_Directions_
**a.** Repeat the part of the passage on proposal reviews from "For contracts with" up to and including "edit their sections.".
**b.** Answer these questions from the passage on proposal reviews:
(i) Who typically conducts black hat reviews?
(ii) For contracts with a 30- to 45-day response time, which team should the formal review process be limited to?
(iii) In the recommended baseline, when should the gold team review take place?

_Supplied passage_
────────────────────

Black hat teams perform a detailed assessment of your major competitors. The purpose of a black hat review is to determine the most likely bid strategies of your competitors. In some cases this review might be in the form of a “straw man” proposal, intended to represent what your competitor is expected to submit. This information is then used to develop offsetting strategies. To be effective, black hat reviews must be conducted during the pre-proposal phase to allow enough time to use the results.

Conducting an effective black hat review is extremely difficult and expensive. Therefore, such reviews are restricted to strategically important contracts. They are typically conducted by outside consultants who possess in-depth knowledge of competitors or a consulting group that can investigate the competition without involving your company directly.

FORMAL VERSUS INFORMAL REVIEWS

Proposal reviews may be formal or informal. Formal proposal reviews are conducted by people who have not worked on the proposal. These people review the entire proposal at one time, formally document their findings, and debrief the whole proposal team and other interested parties on the results.

An informal review, or in-process review, is one conducted by a small team, sometimes just the proposal manager. It is conducted as individual proposal sections become available. The team gives feedback concerning deficiencies and corrective actions to individual authors on a section-by-section basis. For an in-process gold team review, the final changes may be made by the proposal manager or a small group appointed specifically for that purpose.

Determining which proposal reviews to conduct, as well as whether they should be formal reviews, depends on a host of variables. These include:

  • Time available to prepare your proposal

  • Number of draft proposals planned

  • Experience and capability of proposal capture team members to perform reviews

  • Proposal budget (if consultants will be used)

  • Importance or value of the contract

  • Availability of people to serve on formal review teams.

In some cases, pink, red, and gold team reviews are all conducted as formal reviews. However, this is usually the case only when contracts have a value in the multi-hundred-million- or billion-dollar range and when you have 60 to 90 days to prepare your proposal. More routine are cases where a formal pink and red team review are conducted, or only the red team review is a formal review.

For contracts with a 30- to 45-day response time, consider limiting your formal review process to the red team. Add a formal pink team review only when it can be completed prior to final RFP release or if the program is extremely important. Trying to cram too many reviews into the proposal development process will likely undermine proposal quality, not improve it. Proposal authors must have adequate time to develop and edit their sections.

Here is a typical scenario. After losing a string of proposals, or one very significant bid, management becomes convinced that the problem lies in failing to detect problems early in the development cycle. To avoid this, they schedule earlier reviews. Authors faced with insufficient time to prepare their sections then submit nonresponsive material for review. Management’s suspicions are confirmed. So, they schedule even earlier and more frequent reviews—with predictable results.

Proposal success, like most things in life, is a matter of balance. For proposal reviews, the balance is between giving authors enough time to complete their writing assignment effectively and conducting a timely assessment of proposal progress. As a baseline, I recommend that you plan to conduct informal author guide and pink team reviews, a formal red team review, and an informal gold team review. Ideally, this will include pink team reviews of a draft proposal written in response to a draft RFP and of the first draft proposal after receiving the final RFP; a red team review after the second draft has been edited; and a gold team review after red team corrections have been made. You can adjust the suggested baseline to accommodate individual circumstances.

────────────────────

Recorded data

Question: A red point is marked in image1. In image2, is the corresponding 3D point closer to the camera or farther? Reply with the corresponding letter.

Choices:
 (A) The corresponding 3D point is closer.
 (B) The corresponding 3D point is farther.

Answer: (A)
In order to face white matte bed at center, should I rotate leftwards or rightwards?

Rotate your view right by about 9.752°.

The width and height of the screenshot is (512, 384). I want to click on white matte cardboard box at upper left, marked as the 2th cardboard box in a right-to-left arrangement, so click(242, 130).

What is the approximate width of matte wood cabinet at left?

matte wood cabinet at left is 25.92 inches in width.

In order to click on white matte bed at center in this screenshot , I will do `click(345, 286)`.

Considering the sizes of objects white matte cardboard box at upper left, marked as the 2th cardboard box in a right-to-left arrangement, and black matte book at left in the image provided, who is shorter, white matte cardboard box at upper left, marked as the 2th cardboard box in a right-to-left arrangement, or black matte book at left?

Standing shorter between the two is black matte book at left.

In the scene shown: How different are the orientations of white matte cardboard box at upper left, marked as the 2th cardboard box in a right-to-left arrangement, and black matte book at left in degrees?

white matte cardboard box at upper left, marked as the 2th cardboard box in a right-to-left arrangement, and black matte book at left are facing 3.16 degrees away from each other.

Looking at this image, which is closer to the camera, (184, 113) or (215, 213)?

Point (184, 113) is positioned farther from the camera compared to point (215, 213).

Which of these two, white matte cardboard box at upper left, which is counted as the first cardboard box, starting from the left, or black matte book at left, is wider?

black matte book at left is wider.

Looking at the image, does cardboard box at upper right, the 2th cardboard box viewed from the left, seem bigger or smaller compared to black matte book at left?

────────────────────

_Answers in order_
**a.**
For contracts with a 30- to 45-day response time, consider limiting your formal review process to the red team. Add a formal pink team review only when it can be completed prior to final RFP release or if the program is extremely important. Trying to cram too many reviews into the proposal development process will likely undermine proposal quality, not improve it. Proposal authors must have adequate time to develop and edit their sections.

**b.**
(i) Outside consultants who possess in-depth knowledge of competitors, or a consulting group that can investigate the competition without involving your company directly.
(ii) The red team.
(iii) After red team corrections have been made.